**Data to use**

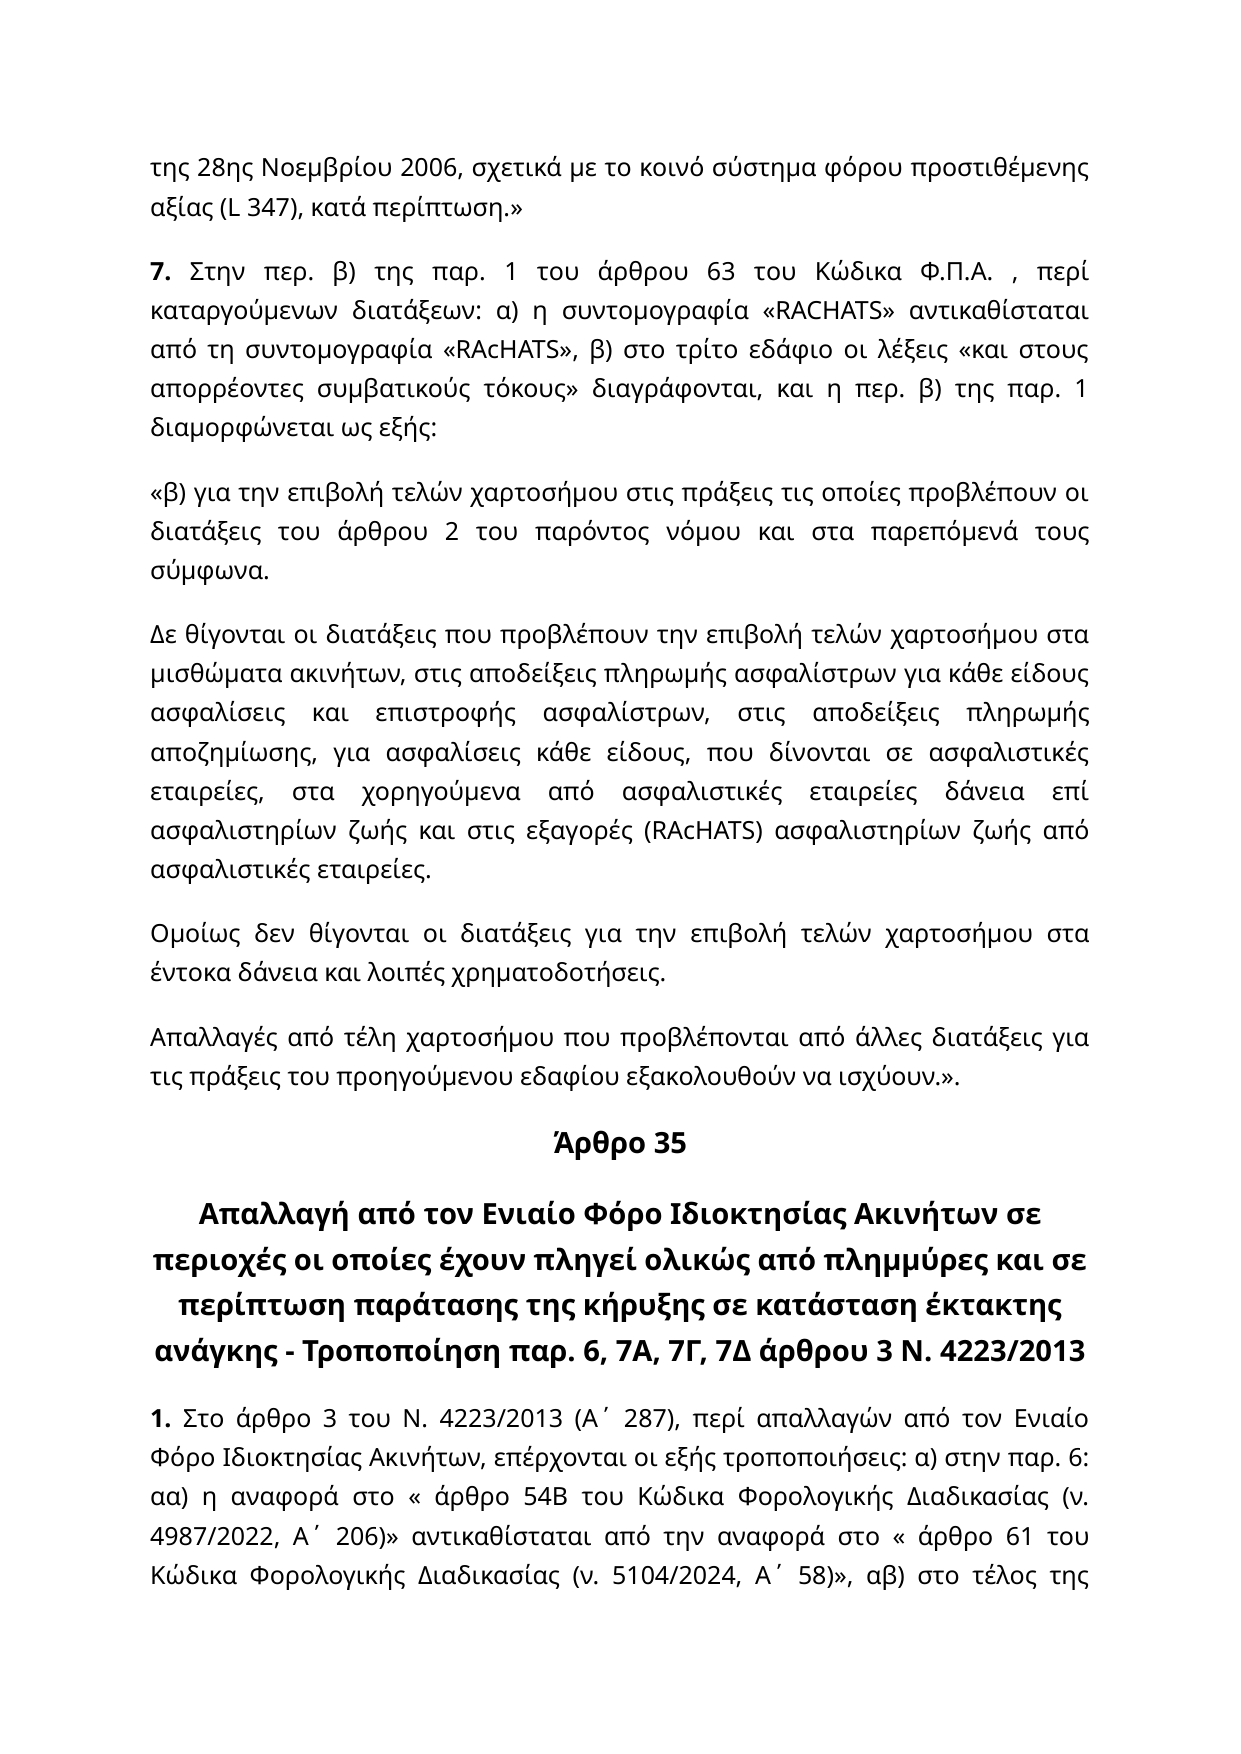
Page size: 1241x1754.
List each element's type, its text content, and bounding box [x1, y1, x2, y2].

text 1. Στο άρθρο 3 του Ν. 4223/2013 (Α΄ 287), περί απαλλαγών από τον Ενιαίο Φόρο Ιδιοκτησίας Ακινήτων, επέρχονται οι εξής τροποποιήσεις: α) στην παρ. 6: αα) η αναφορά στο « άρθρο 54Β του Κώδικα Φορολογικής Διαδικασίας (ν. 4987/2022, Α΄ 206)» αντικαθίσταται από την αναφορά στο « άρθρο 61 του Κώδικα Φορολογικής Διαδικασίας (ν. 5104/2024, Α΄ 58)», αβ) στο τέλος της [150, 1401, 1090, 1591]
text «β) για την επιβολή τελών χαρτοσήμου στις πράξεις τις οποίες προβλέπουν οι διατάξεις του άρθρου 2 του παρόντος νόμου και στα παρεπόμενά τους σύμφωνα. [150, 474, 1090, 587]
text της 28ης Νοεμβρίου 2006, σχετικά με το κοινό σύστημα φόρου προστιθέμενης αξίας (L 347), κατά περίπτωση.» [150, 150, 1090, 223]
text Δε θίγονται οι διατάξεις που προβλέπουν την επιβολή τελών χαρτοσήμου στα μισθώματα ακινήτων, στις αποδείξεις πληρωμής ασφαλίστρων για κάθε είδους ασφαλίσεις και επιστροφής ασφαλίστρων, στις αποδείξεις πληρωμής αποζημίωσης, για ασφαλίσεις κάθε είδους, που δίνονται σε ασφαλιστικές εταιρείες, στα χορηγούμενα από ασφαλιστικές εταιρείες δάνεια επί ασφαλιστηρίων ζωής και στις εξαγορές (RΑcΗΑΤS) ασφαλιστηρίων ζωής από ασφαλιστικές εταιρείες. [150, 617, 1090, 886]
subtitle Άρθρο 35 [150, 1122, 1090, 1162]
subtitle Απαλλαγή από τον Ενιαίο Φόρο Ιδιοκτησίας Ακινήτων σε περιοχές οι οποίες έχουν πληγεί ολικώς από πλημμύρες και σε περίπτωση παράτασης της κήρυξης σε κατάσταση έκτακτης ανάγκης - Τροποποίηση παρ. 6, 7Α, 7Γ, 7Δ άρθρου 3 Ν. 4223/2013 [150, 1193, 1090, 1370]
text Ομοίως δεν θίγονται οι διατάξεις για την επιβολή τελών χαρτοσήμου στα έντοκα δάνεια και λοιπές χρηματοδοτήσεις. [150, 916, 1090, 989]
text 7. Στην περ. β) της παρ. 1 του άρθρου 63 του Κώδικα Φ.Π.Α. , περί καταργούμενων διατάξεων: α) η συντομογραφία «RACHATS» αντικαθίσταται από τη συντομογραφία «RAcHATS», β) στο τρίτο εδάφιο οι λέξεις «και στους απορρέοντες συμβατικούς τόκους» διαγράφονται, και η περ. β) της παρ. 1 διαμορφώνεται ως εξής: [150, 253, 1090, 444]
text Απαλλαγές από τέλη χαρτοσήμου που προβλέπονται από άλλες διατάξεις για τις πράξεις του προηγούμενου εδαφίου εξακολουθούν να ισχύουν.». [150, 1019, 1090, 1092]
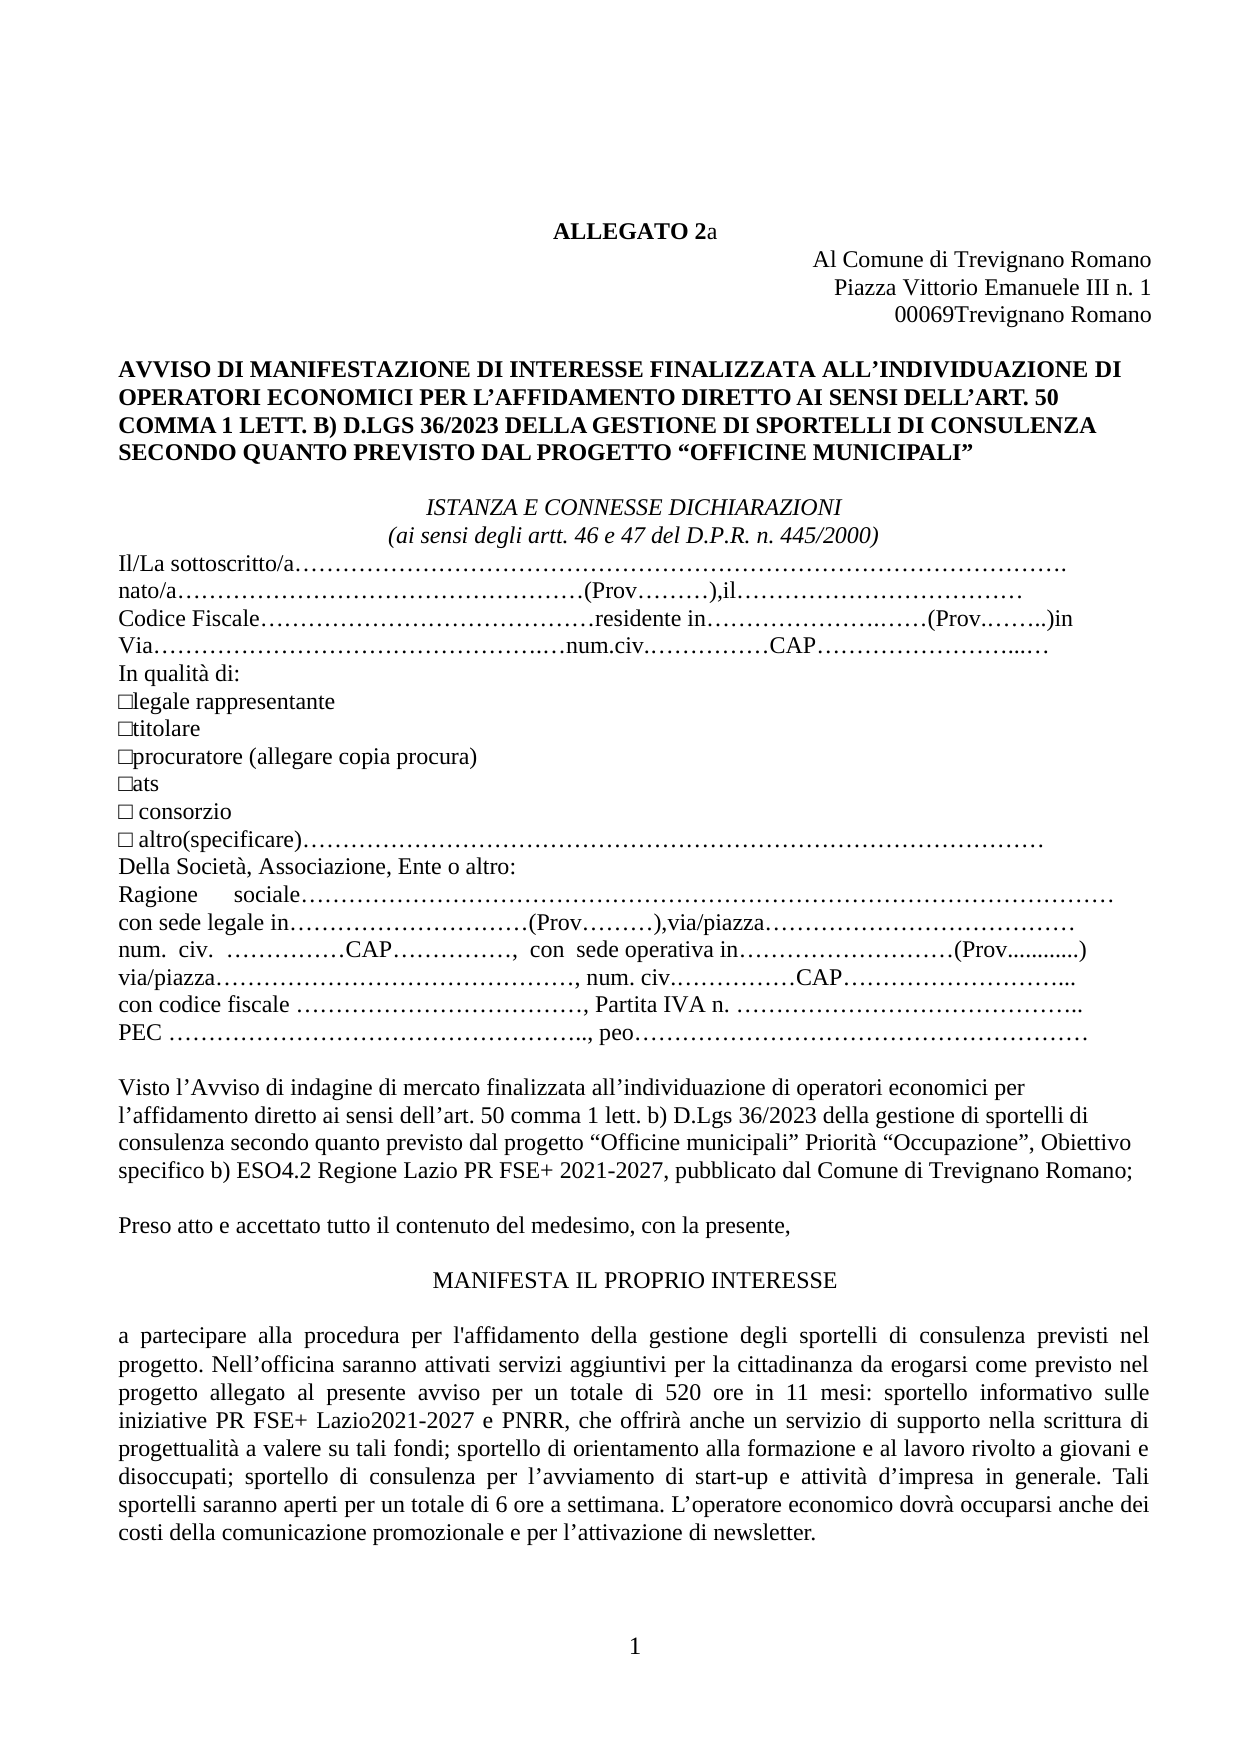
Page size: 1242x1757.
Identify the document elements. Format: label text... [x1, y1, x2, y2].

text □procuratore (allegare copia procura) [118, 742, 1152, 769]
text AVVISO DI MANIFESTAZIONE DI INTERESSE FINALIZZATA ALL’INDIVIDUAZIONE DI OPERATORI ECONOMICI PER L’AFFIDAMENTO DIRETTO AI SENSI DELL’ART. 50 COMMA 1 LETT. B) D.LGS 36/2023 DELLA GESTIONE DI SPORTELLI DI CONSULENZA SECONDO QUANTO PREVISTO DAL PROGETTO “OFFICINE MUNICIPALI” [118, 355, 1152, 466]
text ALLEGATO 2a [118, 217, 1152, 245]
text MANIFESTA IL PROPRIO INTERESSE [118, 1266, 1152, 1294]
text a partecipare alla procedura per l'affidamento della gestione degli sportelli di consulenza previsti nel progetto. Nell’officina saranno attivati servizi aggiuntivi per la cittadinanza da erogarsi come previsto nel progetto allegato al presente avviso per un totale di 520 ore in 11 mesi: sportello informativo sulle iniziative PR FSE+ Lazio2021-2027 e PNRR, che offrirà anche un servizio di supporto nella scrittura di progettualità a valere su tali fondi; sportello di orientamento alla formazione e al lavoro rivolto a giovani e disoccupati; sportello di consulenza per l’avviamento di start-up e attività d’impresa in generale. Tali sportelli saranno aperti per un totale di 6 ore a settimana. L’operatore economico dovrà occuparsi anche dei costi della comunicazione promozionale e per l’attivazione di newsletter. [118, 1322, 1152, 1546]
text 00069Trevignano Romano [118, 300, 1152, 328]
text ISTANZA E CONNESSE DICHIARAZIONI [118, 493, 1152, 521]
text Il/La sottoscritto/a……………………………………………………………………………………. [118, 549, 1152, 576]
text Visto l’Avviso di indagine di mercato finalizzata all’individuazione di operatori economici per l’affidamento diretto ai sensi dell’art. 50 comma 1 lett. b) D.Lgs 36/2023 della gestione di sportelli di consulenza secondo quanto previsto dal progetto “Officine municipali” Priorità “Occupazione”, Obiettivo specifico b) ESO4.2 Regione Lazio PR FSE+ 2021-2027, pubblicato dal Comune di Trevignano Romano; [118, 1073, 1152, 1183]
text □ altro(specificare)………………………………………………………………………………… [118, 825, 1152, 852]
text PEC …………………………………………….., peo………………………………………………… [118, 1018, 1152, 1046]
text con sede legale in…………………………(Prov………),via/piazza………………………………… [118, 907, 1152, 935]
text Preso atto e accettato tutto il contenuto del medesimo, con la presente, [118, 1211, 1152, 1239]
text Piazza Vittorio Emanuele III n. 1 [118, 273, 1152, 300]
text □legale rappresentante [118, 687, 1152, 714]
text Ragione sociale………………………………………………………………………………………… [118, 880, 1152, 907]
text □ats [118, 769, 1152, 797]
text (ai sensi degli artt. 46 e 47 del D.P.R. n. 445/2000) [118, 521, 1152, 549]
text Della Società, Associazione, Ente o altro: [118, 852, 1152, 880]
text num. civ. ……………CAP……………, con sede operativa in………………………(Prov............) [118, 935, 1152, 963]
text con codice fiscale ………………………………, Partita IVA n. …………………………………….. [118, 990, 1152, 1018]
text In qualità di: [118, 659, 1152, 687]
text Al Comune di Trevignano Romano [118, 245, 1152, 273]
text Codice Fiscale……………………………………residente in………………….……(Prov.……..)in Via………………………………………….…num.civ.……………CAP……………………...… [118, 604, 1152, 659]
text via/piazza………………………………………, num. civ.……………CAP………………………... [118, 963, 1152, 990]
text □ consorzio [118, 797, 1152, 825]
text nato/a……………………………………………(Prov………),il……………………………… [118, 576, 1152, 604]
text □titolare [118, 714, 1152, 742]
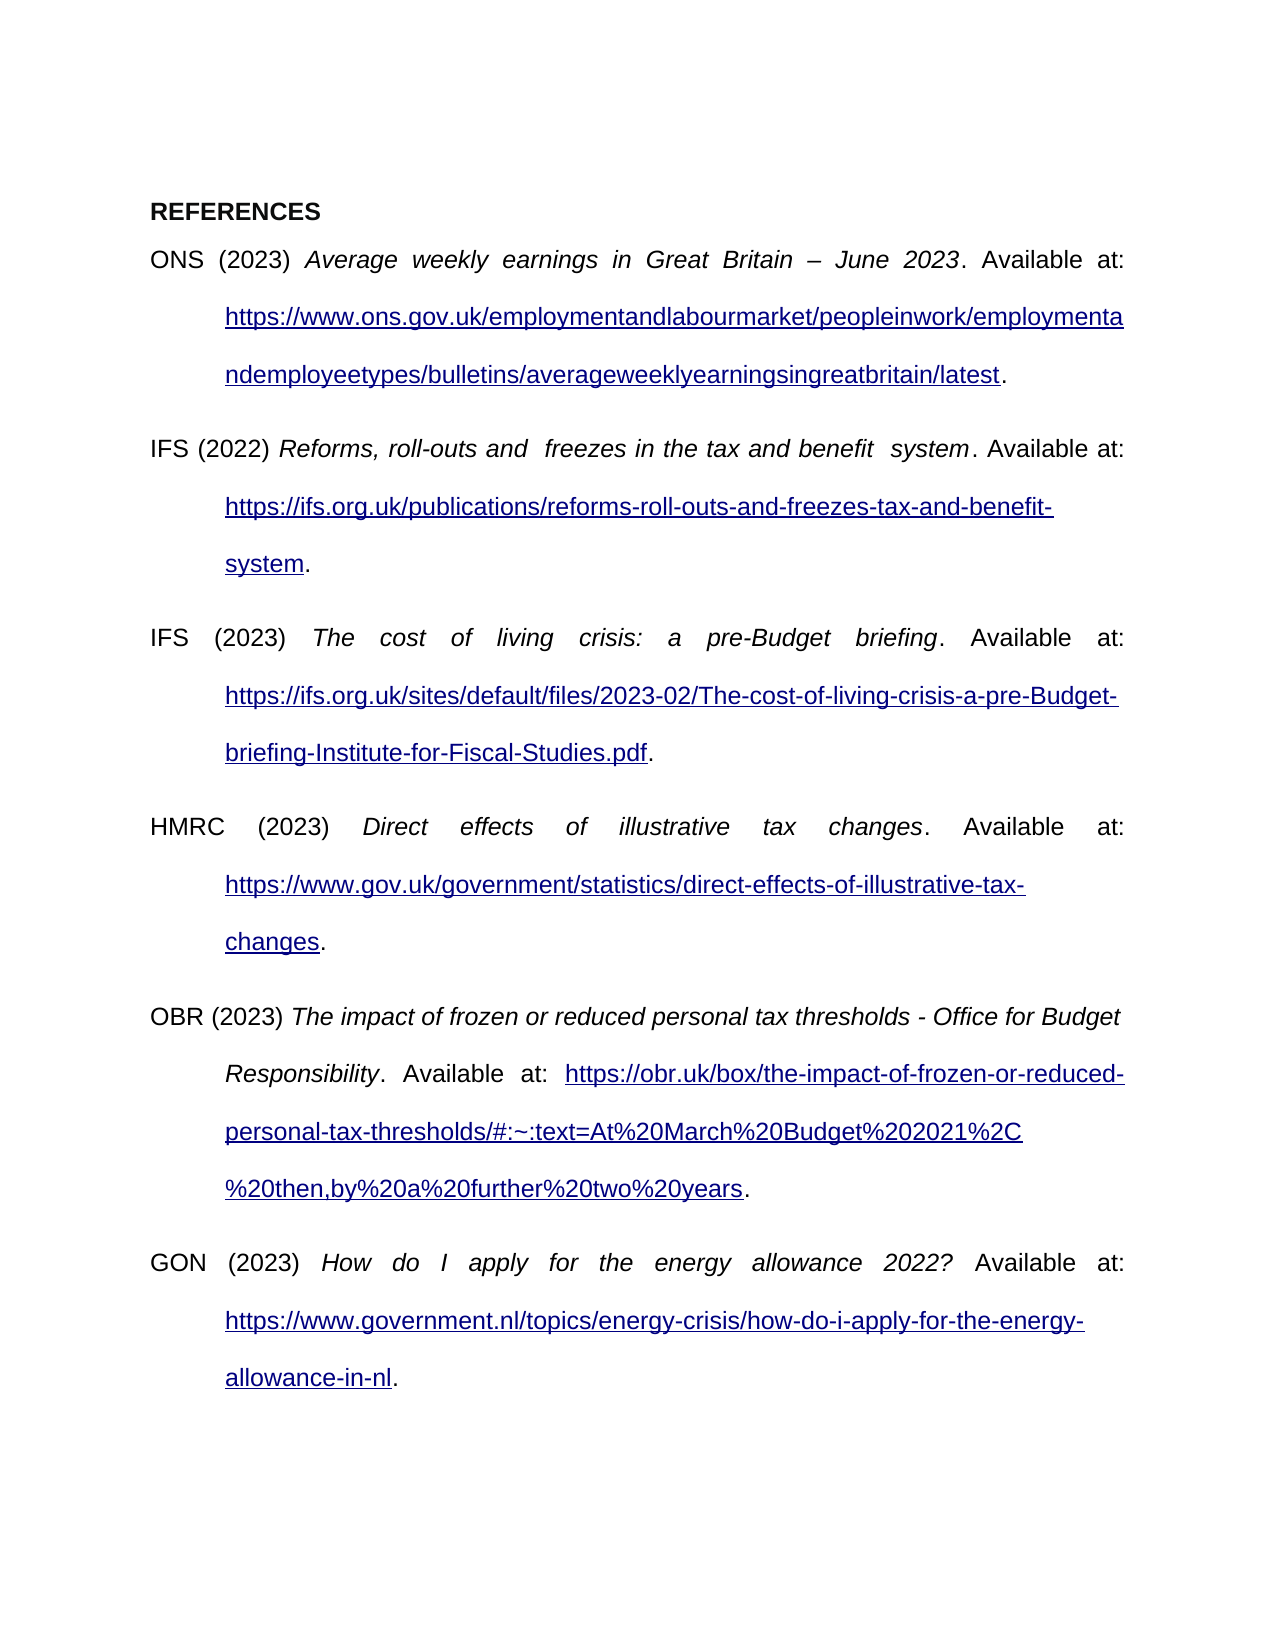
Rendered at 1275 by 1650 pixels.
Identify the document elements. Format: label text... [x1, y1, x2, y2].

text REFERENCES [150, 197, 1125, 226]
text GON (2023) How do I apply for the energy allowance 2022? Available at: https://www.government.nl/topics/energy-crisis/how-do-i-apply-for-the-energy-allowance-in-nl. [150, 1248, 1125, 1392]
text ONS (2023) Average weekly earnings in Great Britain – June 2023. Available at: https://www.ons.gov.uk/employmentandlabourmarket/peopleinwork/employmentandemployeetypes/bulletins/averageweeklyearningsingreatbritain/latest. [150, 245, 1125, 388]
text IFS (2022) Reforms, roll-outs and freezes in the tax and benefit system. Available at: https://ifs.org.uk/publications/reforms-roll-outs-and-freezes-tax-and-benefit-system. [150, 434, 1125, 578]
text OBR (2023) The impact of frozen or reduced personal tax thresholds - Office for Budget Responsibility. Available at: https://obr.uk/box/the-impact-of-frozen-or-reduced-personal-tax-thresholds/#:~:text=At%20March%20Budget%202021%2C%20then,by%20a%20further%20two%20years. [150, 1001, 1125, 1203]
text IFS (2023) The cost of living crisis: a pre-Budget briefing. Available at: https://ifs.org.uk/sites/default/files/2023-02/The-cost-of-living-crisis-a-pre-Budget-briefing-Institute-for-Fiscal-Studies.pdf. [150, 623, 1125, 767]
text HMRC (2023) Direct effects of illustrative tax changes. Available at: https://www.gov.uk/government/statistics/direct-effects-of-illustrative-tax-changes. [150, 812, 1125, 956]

**Work required**
Revise the lines that run from the start of the entries through the line containing "List each element's", putting "enclosing rectangle" in place of "bounding box" and keeping everything else the same. Leave the pictures out of your answer.

**Reply to the task**
Page size: 1241x1754.
List each element's type, its text content, and enclosing rectangle [x1, y1, x2, y2].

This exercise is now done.